** Given entries follows **

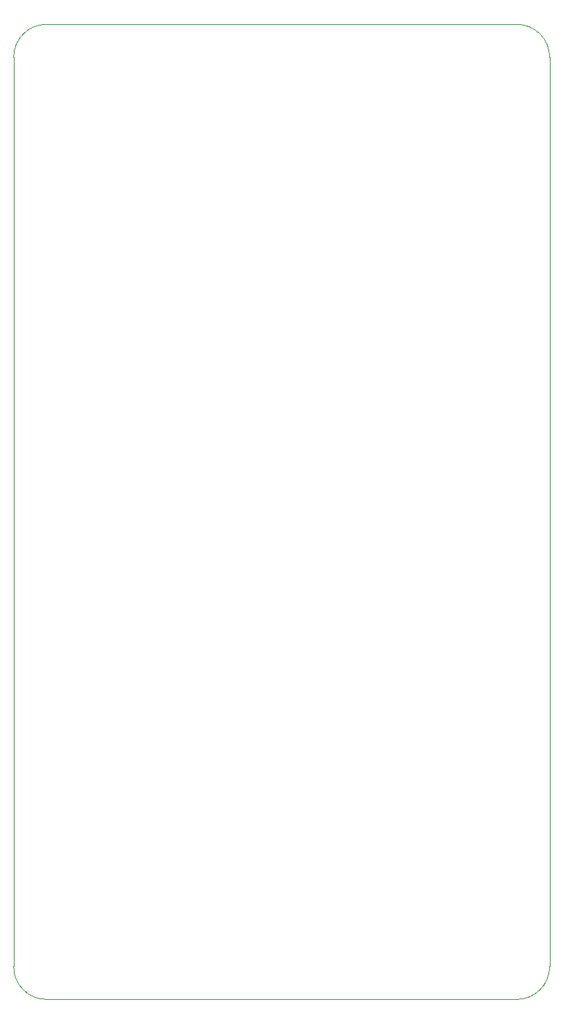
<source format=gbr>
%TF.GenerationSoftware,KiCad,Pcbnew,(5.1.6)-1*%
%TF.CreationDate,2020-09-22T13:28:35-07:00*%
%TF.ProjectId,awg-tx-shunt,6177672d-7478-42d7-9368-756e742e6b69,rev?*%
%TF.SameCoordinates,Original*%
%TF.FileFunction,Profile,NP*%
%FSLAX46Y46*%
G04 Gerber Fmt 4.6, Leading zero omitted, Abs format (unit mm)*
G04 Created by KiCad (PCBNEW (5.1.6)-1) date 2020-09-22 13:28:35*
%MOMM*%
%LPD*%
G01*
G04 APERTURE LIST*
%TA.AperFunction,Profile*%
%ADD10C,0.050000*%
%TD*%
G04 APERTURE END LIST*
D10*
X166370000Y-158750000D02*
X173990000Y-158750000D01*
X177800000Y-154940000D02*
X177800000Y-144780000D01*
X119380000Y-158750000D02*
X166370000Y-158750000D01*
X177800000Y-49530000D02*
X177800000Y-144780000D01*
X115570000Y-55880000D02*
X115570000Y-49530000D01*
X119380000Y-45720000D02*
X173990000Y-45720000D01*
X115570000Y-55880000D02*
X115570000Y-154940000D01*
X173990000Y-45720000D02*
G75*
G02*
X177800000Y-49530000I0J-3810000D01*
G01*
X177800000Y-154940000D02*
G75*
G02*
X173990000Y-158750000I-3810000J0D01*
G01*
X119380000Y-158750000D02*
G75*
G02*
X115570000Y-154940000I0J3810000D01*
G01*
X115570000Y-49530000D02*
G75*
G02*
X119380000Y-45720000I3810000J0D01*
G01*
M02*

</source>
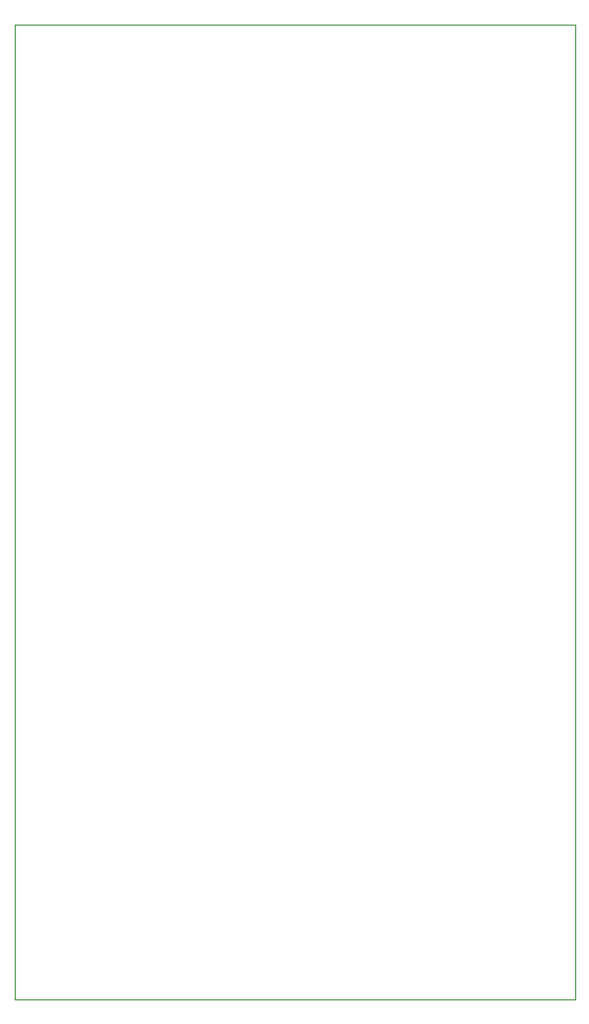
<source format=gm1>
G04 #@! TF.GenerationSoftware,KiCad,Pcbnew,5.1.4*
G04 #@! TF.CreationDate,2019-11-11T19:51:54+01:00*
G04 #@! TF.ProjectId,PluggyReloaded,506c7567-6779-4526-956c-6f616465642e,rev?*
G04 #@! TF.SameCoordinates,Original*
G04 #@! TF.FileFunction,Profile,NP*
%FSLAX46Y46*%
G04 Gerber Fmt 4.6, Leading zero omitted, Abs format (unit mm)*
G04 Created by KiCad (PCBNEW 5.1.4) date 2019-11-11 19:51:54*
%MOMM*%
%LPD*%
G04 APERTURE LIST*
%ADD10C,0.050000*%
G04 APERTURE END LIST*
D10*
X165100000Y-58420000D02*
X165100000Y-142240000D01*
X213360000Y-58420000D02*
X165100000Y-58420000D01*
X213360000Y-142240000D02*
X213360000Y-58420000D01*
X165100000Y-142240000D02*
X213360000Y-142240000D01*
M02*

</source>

** End of Given entries **

What to do
Write every entry out again exactly, dropping the pictures.

Your solution
<source format=gbr>
%TF.GenerationSoftware,KiCad,Pcbnew,(5.1.6)-1*%
%TF.CreationDate,2020-09-22T13:28:35-07:00*%
%TF.ProjectId,awg-tx-shunt,6177672d-7478-42d7-9368-756e742e6b69,rev?*%
%TF.SameCoordinates,Original*%
%TF.FileFunction,Profile,NP*%
%FSLAX46Y46*%
G04 Gerber Fmt 4.6, Leading zero omitted, Abs format (unit mm)*
G04 Created by KiCad (PCBNEW (5.1.6)-1) date 2020-09-22 13:28:35*
%MOMM*%
%LPD*%
G01*
G04 APERTURE LIST*
%TA.AperFunction,Profile*%
%ADD10C,0.050000*%
%TD*%
G04 APERTURE END LIST*
D10*
X166370000Y-158750000D02*
X173990000Y-158750000D01*
X177800000Y-154940000D02*
X177800000Y-144780000D01*
X119380000Y-158750000D02*
X166370000Y-158750000D01*
X177800000Y-49530000D02*
X177800000Y-144780000D01*
X115570000Y-55880000D02*
X115570000Y-49530000D01*
X119380000Y-45720000D02*
X173990000Y-45720000D01*
X115570000Y-55880000D02*
X115570000Y-154940000D01*
X173990000Y-45720000D02*
G75*
G02*
X177800000Y-49530000I0J-3810000D01*
G01*
X177800000Y-154940000D02*
G75*
G02*
X173990000Y-158750000I-3810000J0D01*
G01*
X119380000Y-158750000D02*
G75*
G02*
X115570000Y-154940000I0J3810000D01*
G01*
X115570000Y-49530000D02*
G75*
G02*
X119380000Y-45720000I3810000J0D01*
G01*
M02*

</source>
<source format=gm1>
G04 #@! TF.GenerationSoftware,KiCad,Pcbnew,5.1.4*
G04 #@! TF.CreationDate,2019-11-11T19:51:54+01:00*
G04 #@! TF.ProjectId,PluggyReloaded,506c7567-6779-4526-956c-6f616465642e,rev?*
G04 #@! TF.SameCoordinates,Original*
G04 #@! TF.FileFunction,Profile,NP*
%FSLAX46Y46*%
G04 Gerber Fmt 4.6, Leading zero omitted, Abs format (unit mm)*
G04 Created by KiCad (PCBNEW 5.1.4) date 2019-11-11 19:51:54*
%MOMM*%
%LPD*%
G04 APERTURE LIST*
%ADD10C,0.050000*%
G04 APERTURE END LIST*
D10*
X165100000Y-58420000D02*
X165100000Y-142240000D01*
X213360000Y-58420000D02*
X165100000Y-58420000D01*
X213360000Y-142240000D02*
X213360000Y-58420000D01*
X165100000Y-142240000D02*
X213360000Y-142240000D01*
M02*

</source>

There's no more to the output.